> _What is being asked_:
Using the records provided below, locate and copy each line that contains the word "Angebote".
====== Input
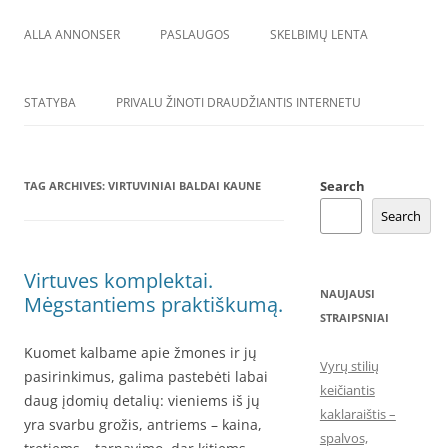
ALLA ANNONSER
PASLAUGOS
SKELBIMŲ LENTA
STATYBA
PRIVALU ŽINOTI DRAUDŽIANTIS INTERNETU
Search
TAG ARCHIVES:
VIRTUVINIAI BALDAI KAUNE
Search
Virtuves komplektai.
NAUJAUSI
Mėgstantiems praktiškumą.
STRAIPSNIAI
Kuomet kalbame apie žmones ir jų
Vyrų stilių
pasirinkimus, galima pastebėti labai
keičiantis
daug įdomių detalių: vieniems iš jų
kaklaraištis –
yra svarbu grožis, antriems – kaina,
spalvos,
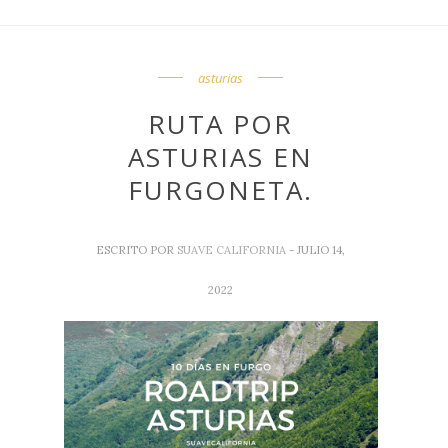
asturias
RUTA POR
ASTURIAS EN
FURGONETA.
ESCRITO POR
SUAVE CALIFORNIA
- JULIO 14,
2022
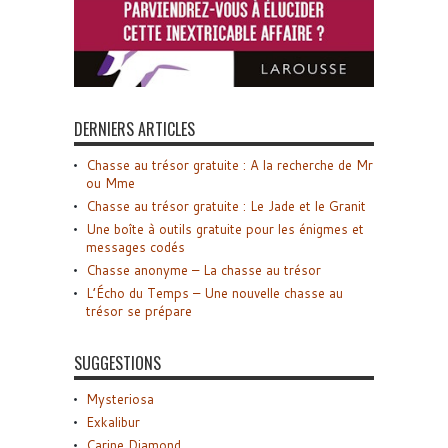
DERNIERS ARTICLES
Chasse au trésor gratuite : A la recherche de Mr
ou Mme
Chasse au trésor gratuite : Le Jade et le Granit
Une boîte à outils gratuite pour les énigmes et
messages codés
Chasse anonyme – La chasse au trésor
L’Écho du Temps – Une nouvelle chasse au
trésor se prépare
SUGGESTIONS
Mysteriosa
Exkalibur
Carine Diamond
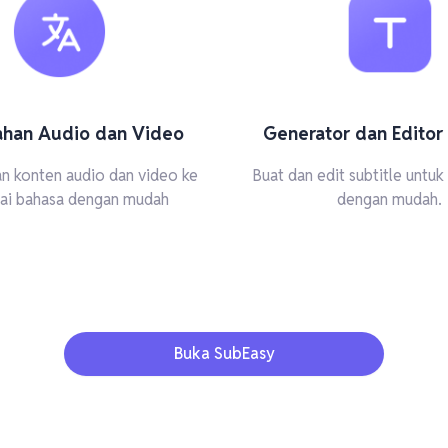
ahan Audio dan Video
Generator dan Editor 
n konten audio dan video ke
Buat dan edit subtitle untu
ai bahasa dengan mudah
dengan mudah.
Buka SubEasy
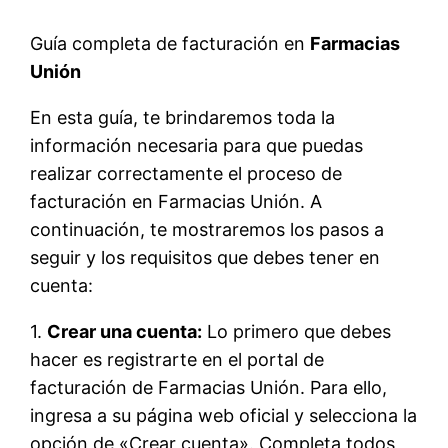
Guía completa de facturación en
Farmacias
Unión
En esta guía, te brindaremos toda la
información necesaria para que puedas
realizar correctamente el proceso de
facturación en Farmacias Unión. A
continuación, te mostraremos los pasos a
seguir y los requisitos que debes tener en
cuenta:
1.
Crear una cuenta:
Lo primero que debes
hacer es registrarte en el portal de
facturación de Farmacias Unión. Para ello,
ingresa a su página web oficial y selecciona la
opción de «Crear cuenta». Completa todos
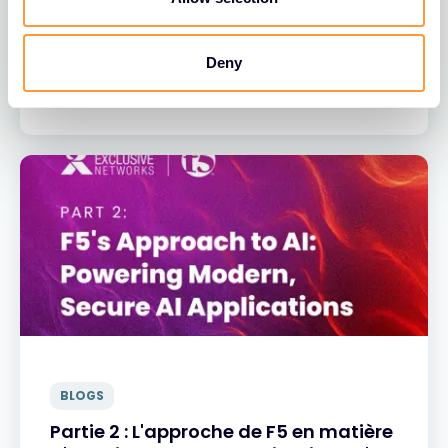
son excellence lors de l'édition 2025
des Netskope Global Partner Awards
Deny
06 MAI 2025
BLOGS
Partie 2 : L'approche de F5 en matière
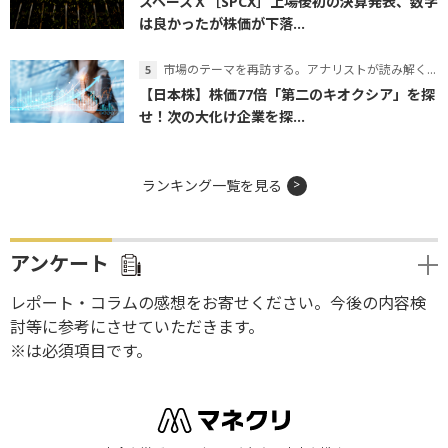
スペースＸ［SPCX］上場後初の決算発表、数字
は良かったが株価が下落...
市場のテーマを再訪する。アナリストが読み解くテーマの本質
【日本株】株価77倍「第二のキオクシア」を探
せ！次の大化け企業を探...
ランキング一覧を見る
アンケート
レポート・コラムの感想をお寄せください。今後の内容検
討等に参考にさせていただきます。
※は必須項目です。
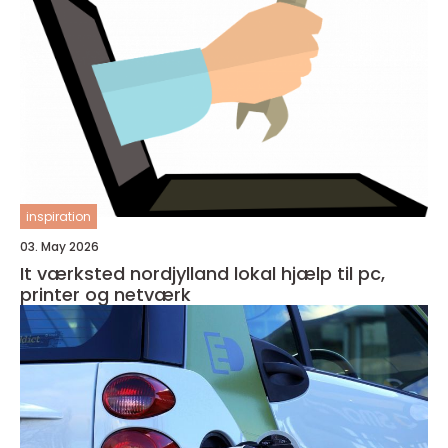
inspiration
03. May 2026
It værksted nordjylland lokal hjælp til pc,
printer og netværk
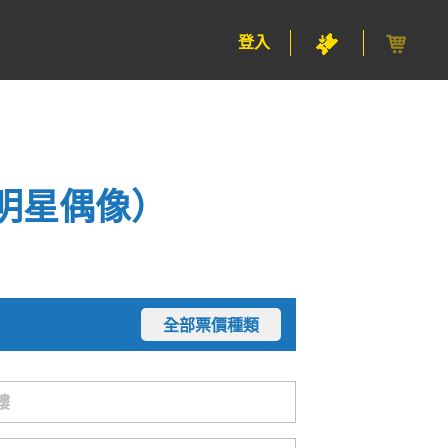
登入
明星偶像）
全部票價種類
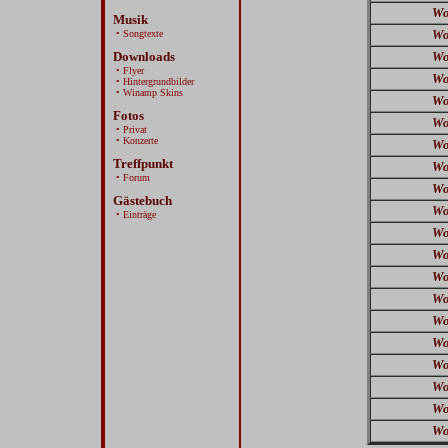
Wo
Musik
Wo
• Songtexte
Downloads
Wo
• Flyer
Wo
• Hintergrundbilder
• Winamp Skins
Wo
Fotos
Wo
• Privat
• Konzerte
Wo
Treffpunkt
Wo
• Forum
Wo
Gästebuch
Wo
• Einträge
Wo
Wo
Wo
Wo
Wo
Wo
Wo
Wo
Wo
Wo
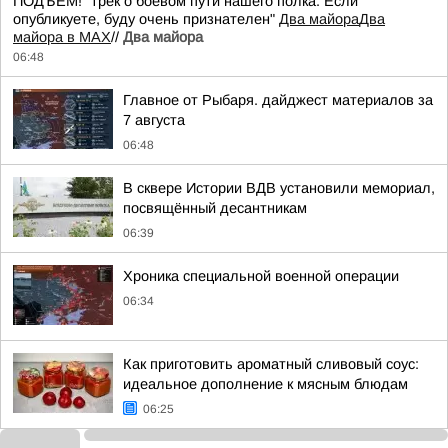
ПОДЪЁМ! "трек о боевом пути нашего полка. Если
опубликуете, буду очень признателен"
Два майора
Два
майора в МАХ
//
Два майора
06:48
Главное от Рыбаря. дайджест материалов за
7 августа
06:48
В сквере Истории ВДВ установили мемориал,
посвящённый десантникам
06:39
Хроника специальной военной операции
06:34
Как приготовить ароматный сливовый соус:
идеальное дополнение к мясным блюдам
06:25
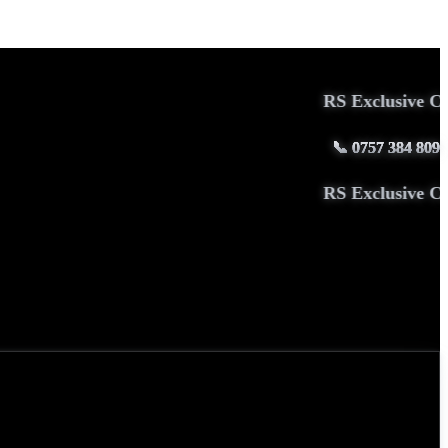
RS Exclusive Couture aduce e
📞
0757 384 809
RS Exclusive Couture aduce e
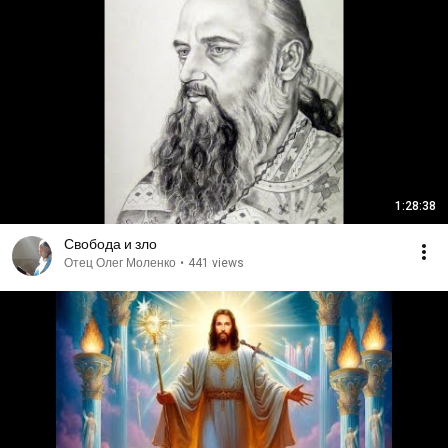
1:28:38
Свобода и зло
Отец Олег Моленко
•
441 views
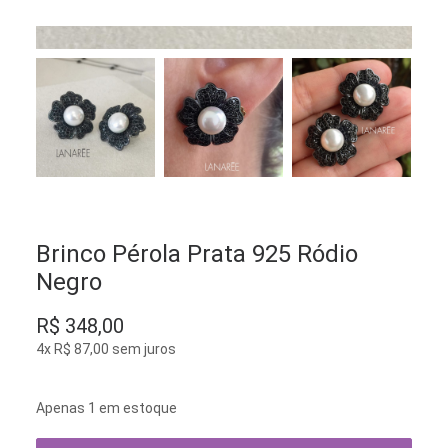
Brinco Pérola Prata 925 Ródio
Negro
R$
348,00
4x
R$
87,00
sem juros
Apenas 1 em estoque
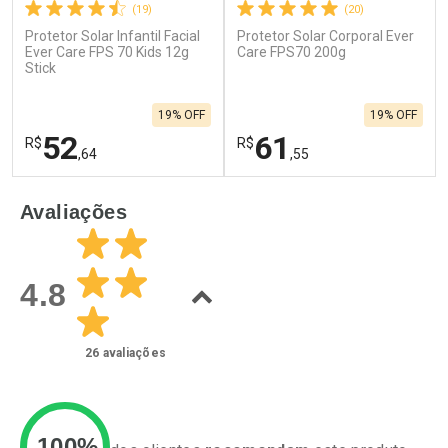
(19)
(20)
Protetor Solar Infantil Facial
Protetor Solar Corporal Ever
Ever Care FPS 70 Kids 12g
Care FPS70 200g
Stick
19% OFF
19% OFF
52
61
R$
R$
,64
,55
FECHAR
F
FECHAR
F
Avaliações
Laboratório
Laboratório
Por Menos
Por Menos
4.8
26
avaliações
100%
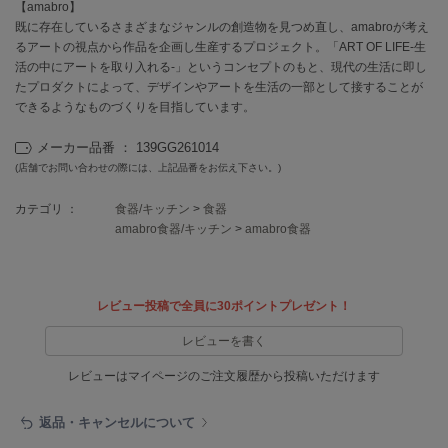
EIMY ISTOIRE
【amabro】
エイミー イストワール
既に存在しているさまざまなジャンルの創造物を見つめ直し、amabroが考え
るアートの視点から作品を企画し生産するプロジェクト。「ART OF LIFE-生
emmi
活の中にアートを取り入れる-」というコンセプトのもと、現代の生活に即し
エミ
たプロダクトによって、デザインやアートを生活の一部として接することが
できるようなものづくりを目指しています。
emmi atelier
エミ アトリエ
メーカー品番 ： 139GG261014
(店舗でお問い合わせの際には、上記品番をお伝え下さい。)
emmi yoga
エミヨガ
カテゴリ ：
食器/キッチン
>
食器
amabro食器/キッチン
>
amabro食器
ETRÉ TOKYO
エトレトウキョウ
ey
アイ
レビュー投稿で全員に30ポイントプレゼント！
レビューを書く
レビューはマイページのご注文履歴から投稿いただけます
FILA
フィラ
返品・キャンセルについて
FRAY I.D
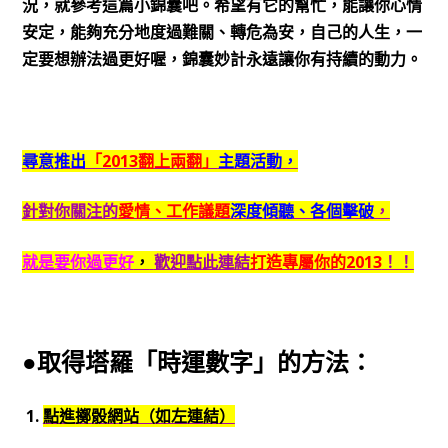
況，就參考這篇小錦囊吧。希望有它的幫忙，能讓你心情
安定，能夠充分地度過難關、轉危為安，自己的人生，一
定要想辦法過更好喔，錦囊妙計永遠讓你有持續的動力。
尋意推出
「2013翻上兩翻」
主題活動，
針對你關注的
愛情、工作議題
深度傾聽、各個擊破
，
就是要你過更好
，
歡迎點此連結
打造專屬你的2013
！！
●取得塔羅「時運數字」的方法：
1.
點進擲骰網站（如左連結）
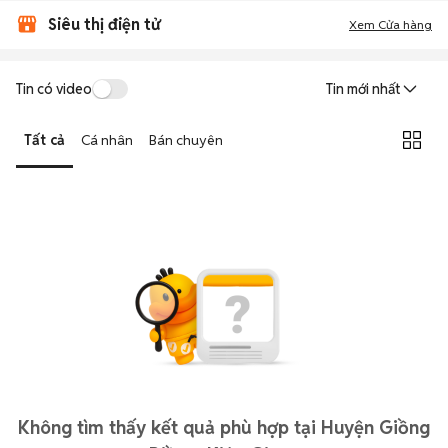
Siêu thị điện tử
Xem Cửa hàng
Tin có video
Tin mới nhất
Tất cả
Cá nhân
Bán chuyên
Không tìm thấy kết quả phù hợp tại Huyện Giồng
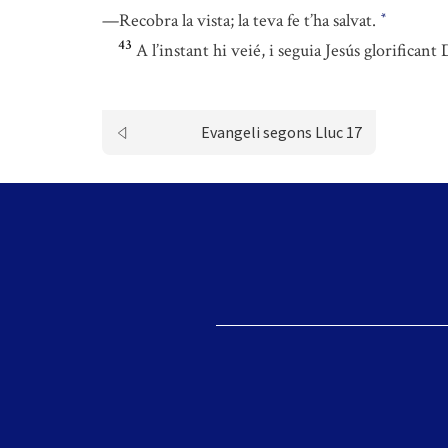
—Recobra la vista; la teva fe t’ha salvat.
*
43
A l’instant hi veié, i seguia Jesús glorifica
Evangeli segons Lluc 17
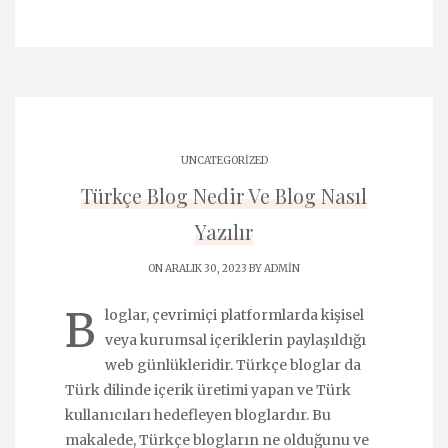
UNCATEGORIZED
Türkçe Blog Nedir Ve Blog Nasıl
Yazılır
ON ARALIK 30, 2023 BY
ADMIN
B
loglar, çevrimiçi platformlarda kişisel
veya kurumsal içeriklerin paylaşıldığı
web günlükleridir. Türkçe bloglar da
Türk dilinde içerik üretimi yapan ve Türk
kullanıcıları hedefleyen bloglardır. Bu
makalede, Türkçe blogların ne olduğunu ve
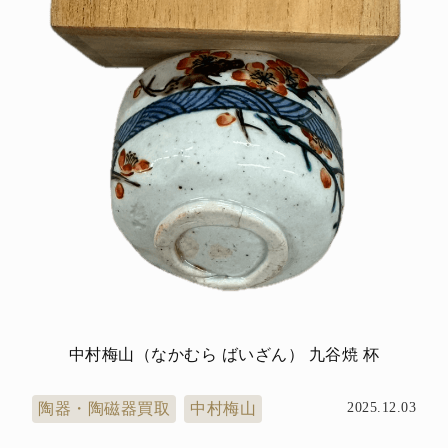
中村梅山（なかむら ばいざん） 九谷焼 杯
陶器・陶磁器買取
中村梅山
2025.12.03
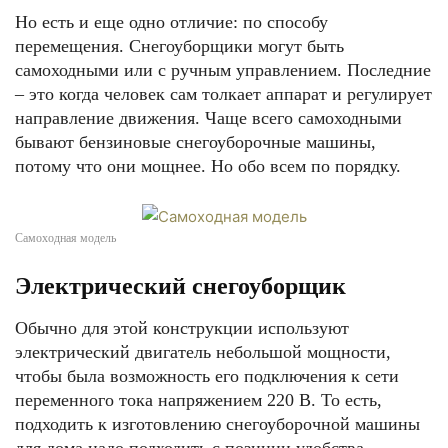
Но есть и еще одно отличие: по способу
перемещения. Снегоуборщики могут быть
самоходными или с ручным управлением. Последние
– это когда человек сам толкает аппарат и регулирует
направление движения. Чаще всего самоходными
бывают бензиновые снегоуборочные машины,
потому что они мощнее. Но обо всем по порядку.
Самоходная модель
Электрический снегоуборщик
Обычно для этой конструкции используют
электрический двигатель небольшой мощности,
чтобы была возможность его подключения к сети
переменного тока напряжением 220 В. То есть,
подходить к изготовлению снегоуборочной машины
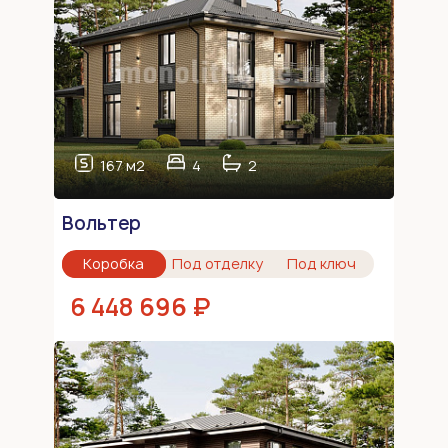
167 м2
4
2
Вольтер
Коробка
Под отделку
Под ключ
6 448 696 ₽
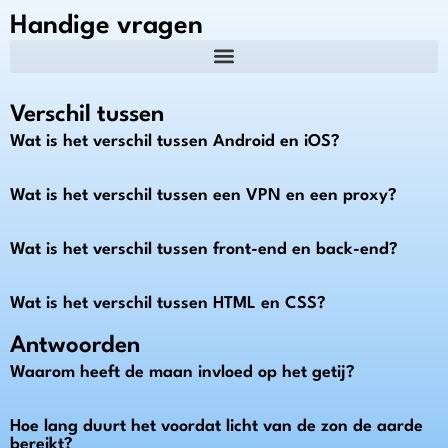
Handige vragen
Verschil tussen
Wat is het verschil tussen Android en iOS?
Wat is het verschil tussen een VPN en een proxy?
Wat is het verschil tussen front-end en back-end?
Wat is het verschil tussen HTML en CSS?
Antwoorden
Waarom heeft de maan invloed op het getij?
Hoe lang duurt het voordat licht van de zon de aarde
bereikt?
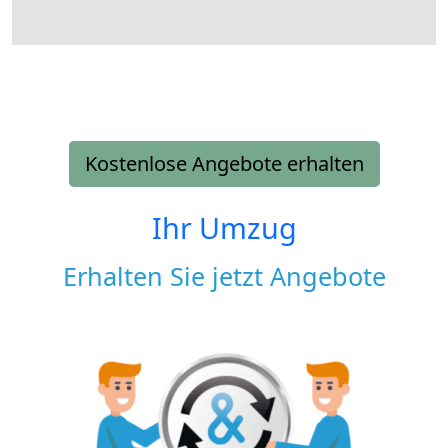
Kostenlose Angebote erhalten
Ihr Umzug
Erhalten Sie jetzt Angebote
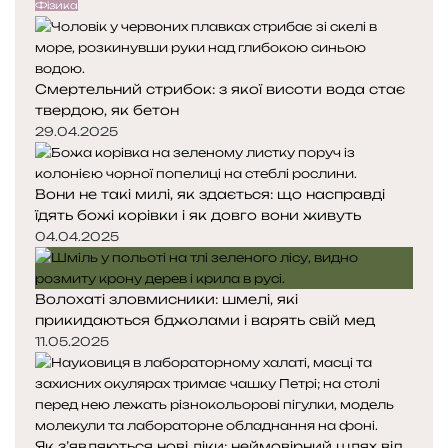
е
у
Фізика
З
д
п
е
н
н
м
я
а
л
Смертельний стрибок: з якої висоти вода стає
с
с
ю
твердою, як бетон
т
т
о
о
29.04.2025
р
р
і
і
Вони не такі милі, як здається: що насправді
н
н
їдять божі корівки і як довго вони живуть
к
к
а
а
04.04.2025
Волохаті зловмисники: шмелі, які
прикидаються бджолами і варять свій мед
11.05.2025
Як з’являються нові ліки: неймовірний шлях від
============
> _Answer box_:
Kostenlose Angebote erhalten
Erhalten Sie jetzt Angebote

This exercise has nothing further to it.